Il film tratta di un bellissimo rapporto madre-figlio che vede protagonisti un essere inanimato, che riesce ad andare oltre la sua programmazione solo per l’amore che prova, e un anatroccolo preso in giro dai suoi simili, cresciuto in un ambiente non suo che gli fa chiedere quale sia il suo posto nel grande cerchio della vita. Ma, questa pellicola nasconde molti altri messaggi importanti. È un film che riesce a parlare di morte e di sopravvivenza, pur rimanendo adatto a un pubblico infantile, perché la speranza e l’unione per un bene comune riesce a sovrastare anche gli aspetti più negativi della vita.

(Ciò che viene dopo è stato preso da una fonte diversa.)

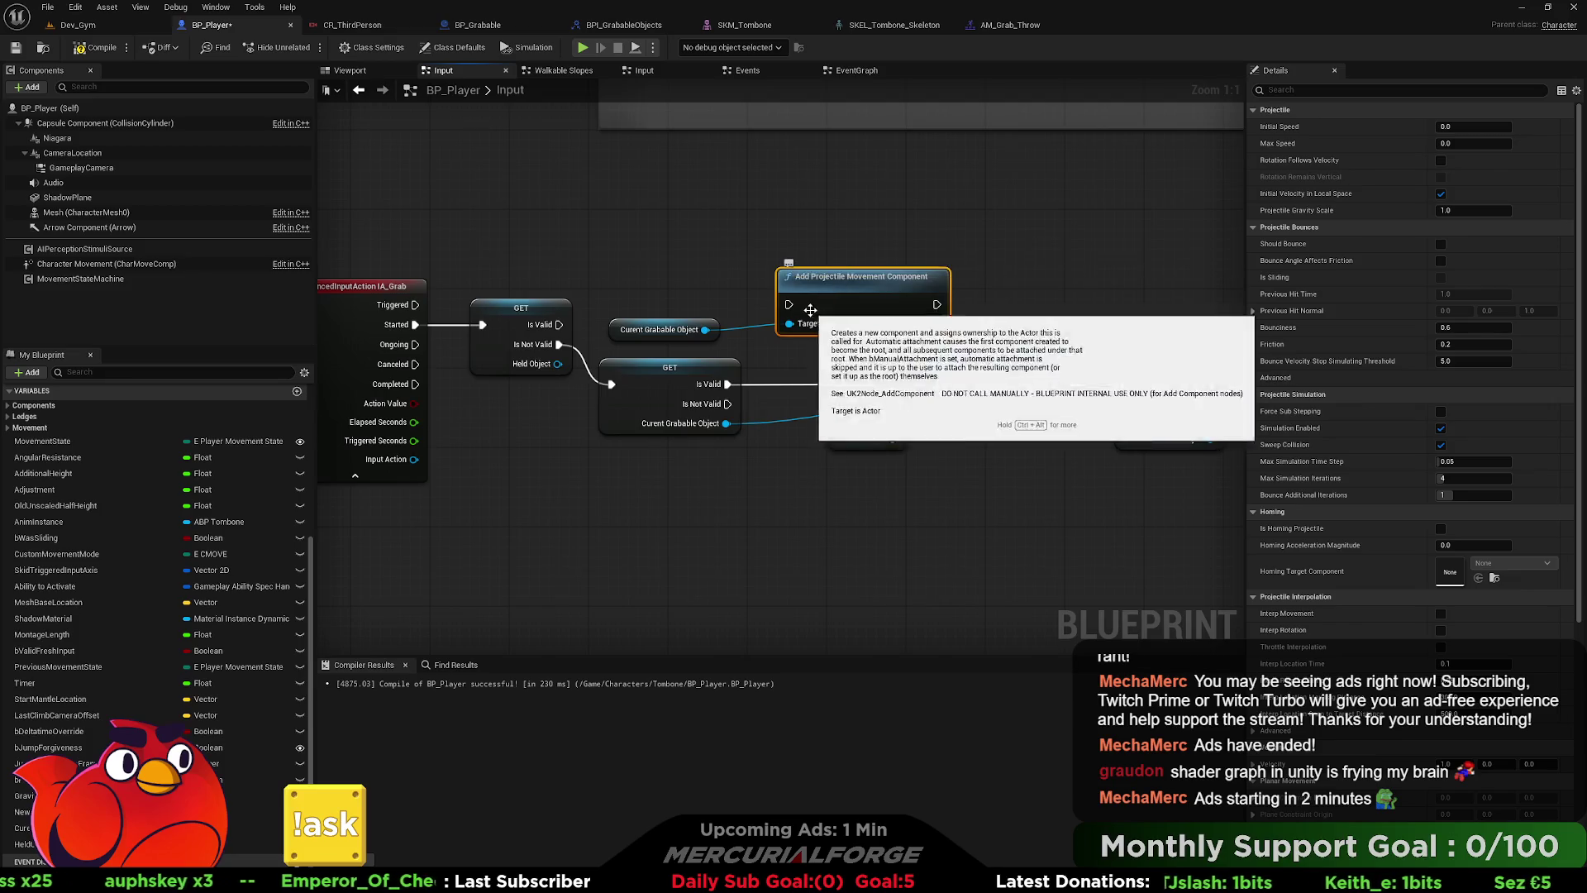
left_click_drag(787, 304, 560, 324)
left_click_drag(835, 291, 795, 271)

Il regista Chris Sanders e il suo gruppo sono andati oltre la trama e il racconto di Peter Brown, impegnandosi in maniera esemplare verso i confini visivi dell'estetica e dello stile. Il risultato è magnifico ed è un mix tra l’immaginario del regista giapponese Hayao Miyazaki – prendendo per esempio “Il mio vicino Totoro” - e la pittura impressionista - in primis quella di Claude Monet.  “All’inizio temevo che la CG tradizionale ci avrebbe limitato; quindi, abbiamo optato per un aspetto illustrativo e pittorico ispirato ad alcuni dei recenti lavori della DreamWorks in questo stile. "Avevamo bisogno di grazia, potenza e poesia nelle nostre immagini, e tale approccio ha fornito questo e altro ancora” - ha riferito Sanders in un’intervista. “Ci siamo concentrati sulla pittura di profondità, enfatizzando i dettagli impressionistici rispetto al realismo esaustivo. Questa scelta non solo mi ha affascinato per la sua bellezza, ma ha anche conferito alle scene un accresciuto senso di realismo ed emozione.”

Spesso si hanno dei pregiudizi sui film di animazione pensando siano solo per bambini, ma non è affatto così. Quest’opera è godibile per tutte le fasce di età, sia per la storia sia per le spettacolari animazioni. Se avete del tempo libero, vi consiglio di recuperarne la visione.